Fr. Gore observed that there could be some shifts in the training of new generation of seminarians and clerics that lead them to become less inclined to pursue the social dimension of the Church’s mission.
True learning
“I must confess that my true learning process of what my being a priest and missionary really is began only when I stepped on Negros in 1972; I was struck by the conditions of the poor people of Negros so much that I knew later that I was already on their side, that being a missionary priest is to live the life of the poor,” he said.
“Maybe this is what is lacking in the formation of today’s seminarians and clerics – maybe – I am not sure. But I must say that when church people are in constant touch with the poor they will certainly experience a new life, a new perspective,” he added.
Under the conditions of extreme poverty and highly skewed economic structure, Fr. Gore stressed, the Church remain the only powerful institution that can do something to alleviate the conditions of the people, and work out social reforms.
“Negros today is the same, and in this condition, the church is the only place where the people could speak out, discuss issues and problems, and seek solutions to them; and the clerics should become real catalysts, educators and voices of the voiceless,” he also said.
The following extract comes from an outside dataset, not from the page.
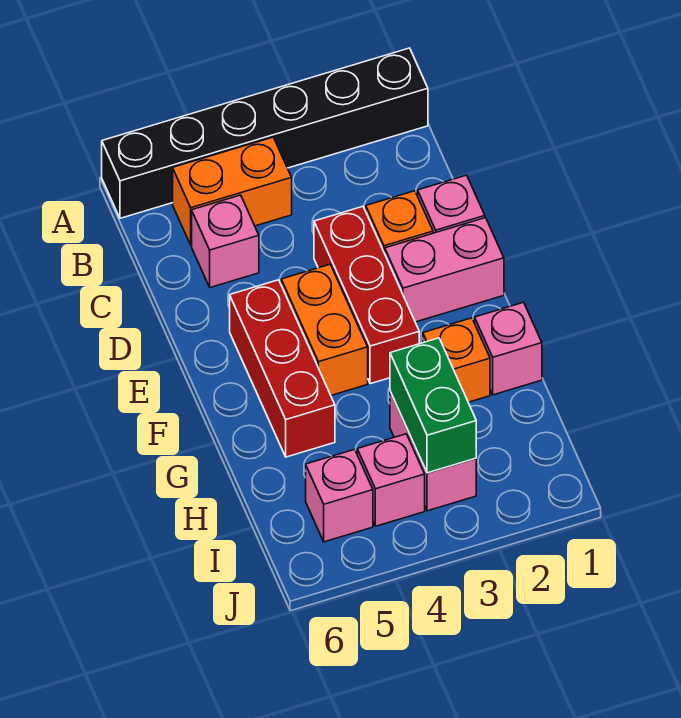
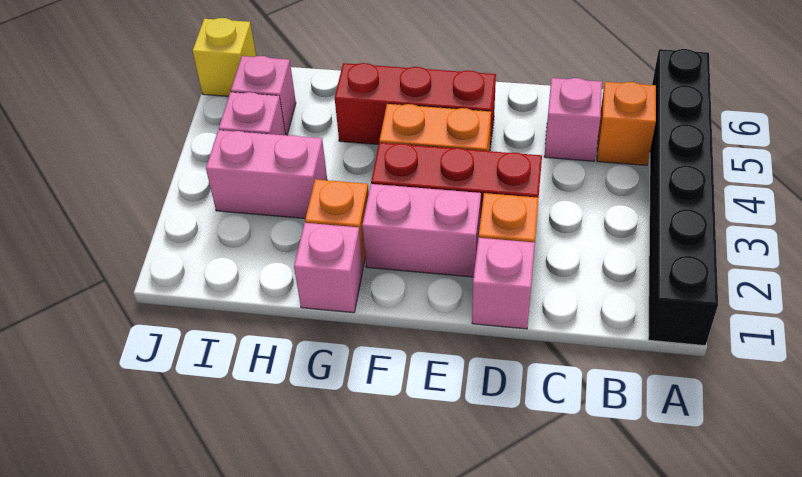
orange brick B4:B5 level 1 -> orange brick B5 level 1
pink brick E1:E2 level 1 -> pink brick E2:F2 level 1
green brick H3:I3 level 2 -> none
none -> yellow brick J6 level 1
Despite his observations, Fr. Gore challenged the local churches and clerics to truly live up to their being church of the poor, take part in the day to day problems of the people, and in the process help them find solutions to their basic problems.
Church power for good
“The Church and the clerics have so much power, and they can use it for good toward real social transformation, or for evil which is not the reason for their being,” Fr. Gore said.
Fr. Gore, together with the late Columban missionary priest Fr. Neil O Brian, were among the now famous “Negros Nine” who were incarcerated by Marcos state security forces for alleged conspiracy in the ambush of landowner and former Kabankalan Mayor Pablo Sola in the early 1980s.
He landed in the headlines of local and international media in the 1970s and 1980s for his staunch defense of the poor especially the sugar workers.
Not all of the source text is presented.